O ser humano é o único animal que paga para ser separado dos outros seres humanos. Nenhum outro animal faz isso. A capivara não avisa a vizinha que aquele trecho do lago é exclusivo para clientes Black Signature Platinum. O pombo não exige embarque prioritário no telhado. O leão não confere se a zebra tem direito ao lounge.
O aeroporto deveria ser o último nivelador social. Durante algumas horas, empresários e mochileiros são apenas pessoas sentadas em cadeiras pouco confortáveis, hipnotizadas pelo painel de voos e reféns do mesmo atraso. Mas isso é uma igualdade insuportável. Um país que passou séculos aperfeiçoando maneiras de manter as pessoas em andares diferentes jamais aceitaria que um saguão de embarque as colocasse todas no mesmo chão. Era preciso vender uma saída. Então, ergueram uma parede, colocaram um vidro e, do lado de dentro, ofereceram café, champanhe, poltronas e a sensação de não pertencer ao lado de fora. Chamaram isso de sala VIP.
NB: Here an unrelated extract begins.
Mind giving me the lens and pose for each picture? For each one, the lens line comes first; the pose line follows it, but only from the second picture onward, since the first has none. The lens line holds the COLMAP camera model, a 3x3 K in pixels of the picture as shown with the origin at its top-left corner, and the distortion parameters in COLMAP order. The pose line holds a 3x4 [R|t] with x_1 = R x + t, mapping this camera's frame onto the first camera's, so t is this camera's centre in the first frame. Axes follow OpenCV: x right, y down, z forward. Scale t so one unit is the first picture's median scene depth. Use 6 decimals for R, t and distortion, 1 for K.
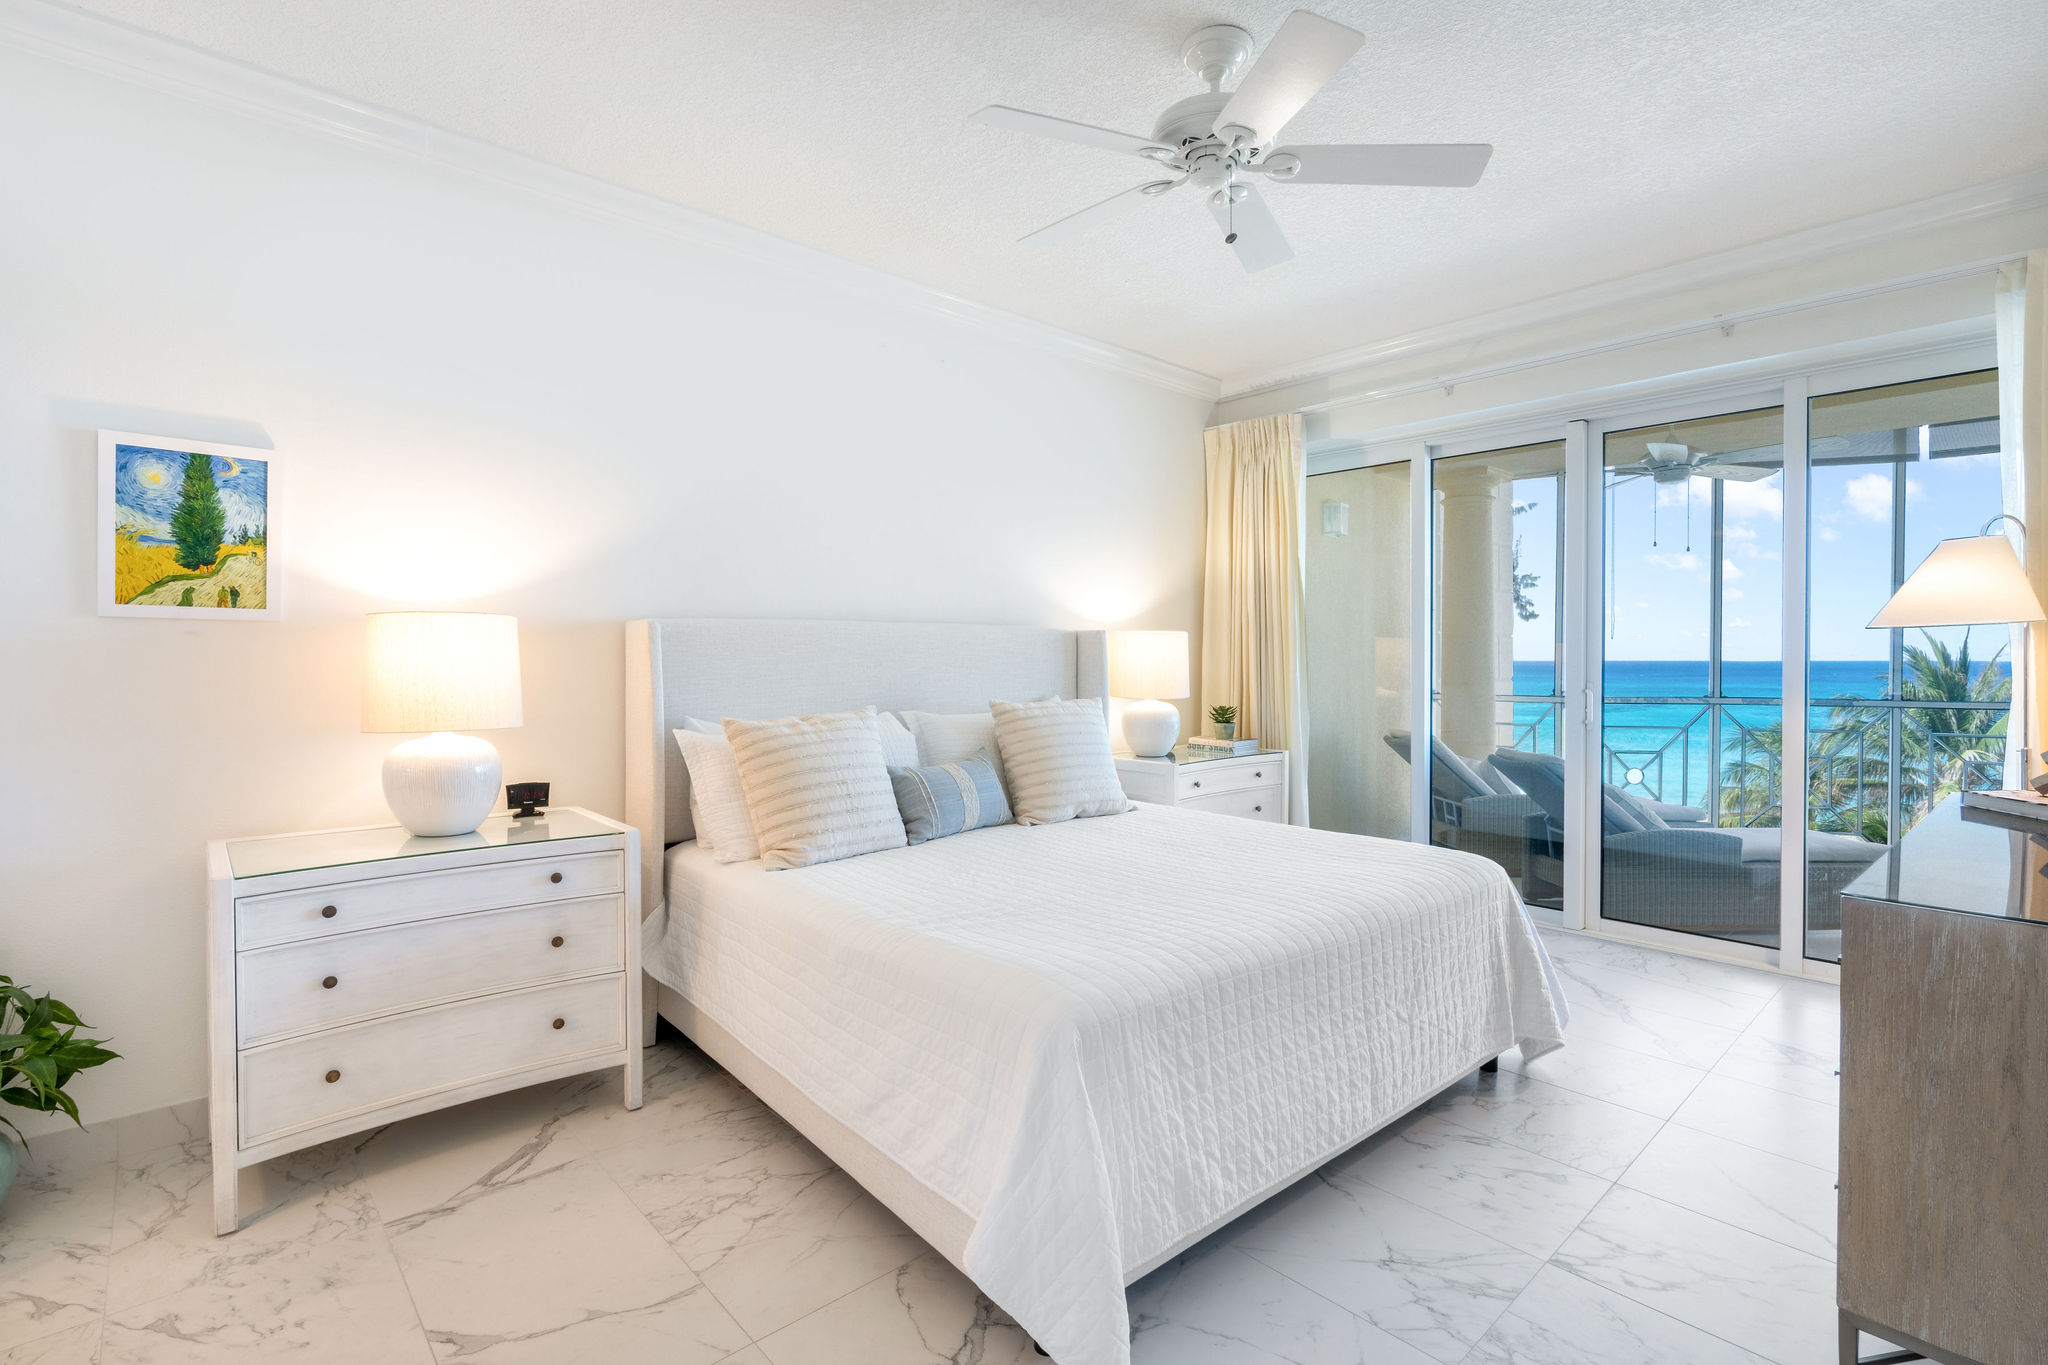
lens RADIAL K [[939.7, 0, 1015.1], [0, 939.7, 677.1], [0, 0, 1]] dist [-0.003096, 0.000056]
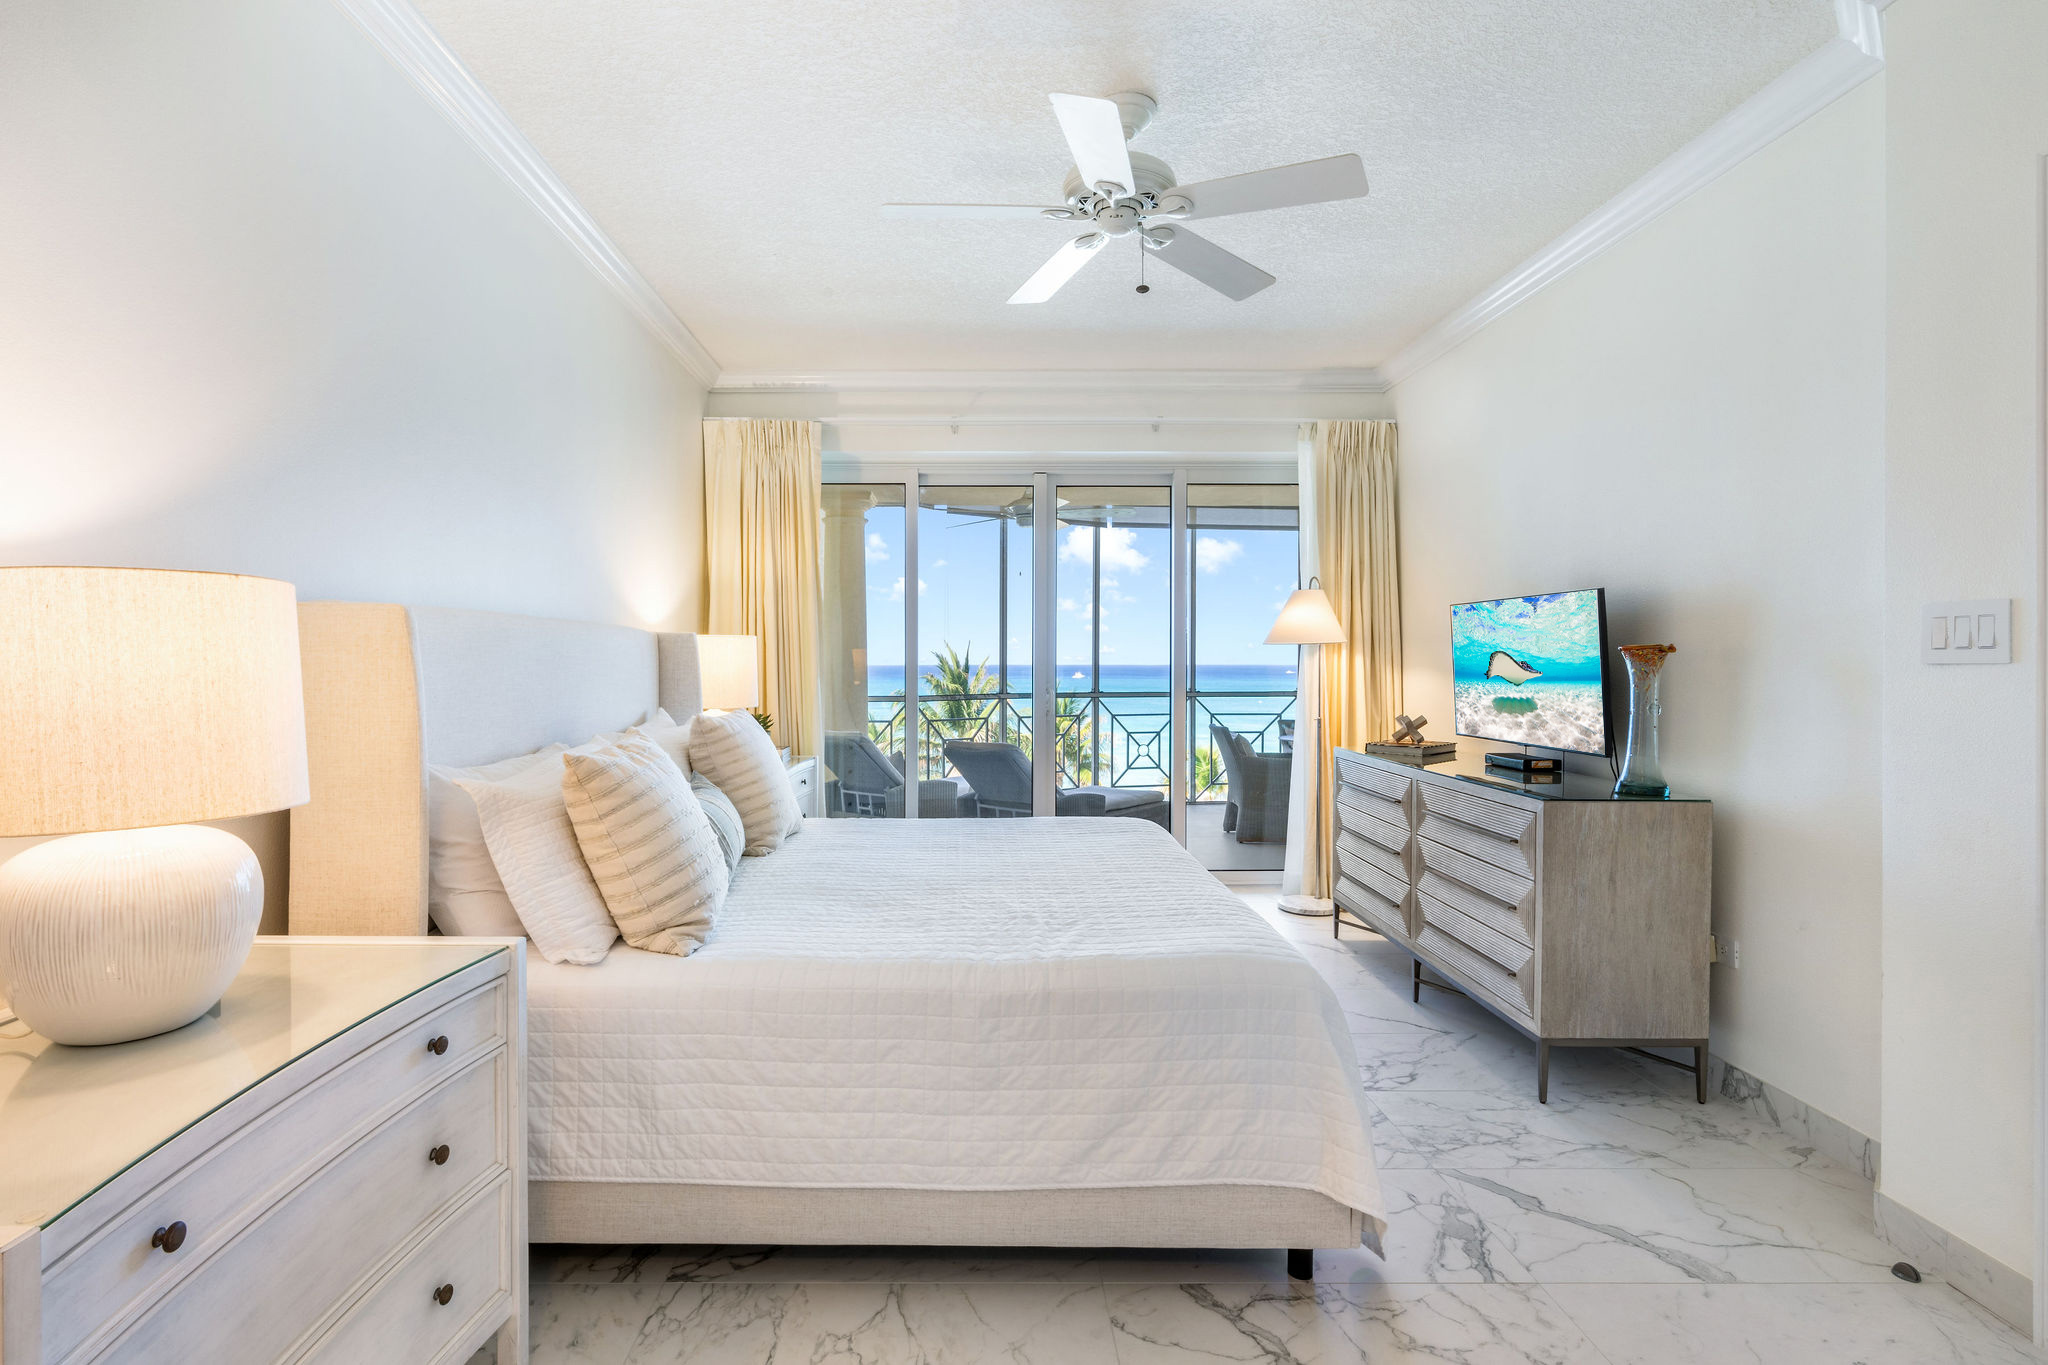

A exclusividade nunca se contenta, e no instante em que a sala enche, e ela sempre enche, deixa de ser exclusiva, vira sala. Aí é preciso a sala VIP da sala VIP, porta mais discreta, espumante menos gelado e um novo vidro para separar os que gastam muito dos que gastam muitíssimo. Depois a sala VIP da sala VIP da sala VIP. Levada às últimas consequências, a lógica termina numa sala tão exclusiva que não cabe ninguém.
E, para não terminar fingindo uma superioridade que não tenho: jamais entraria numa sala que aceitasse como VIP alguém como eu.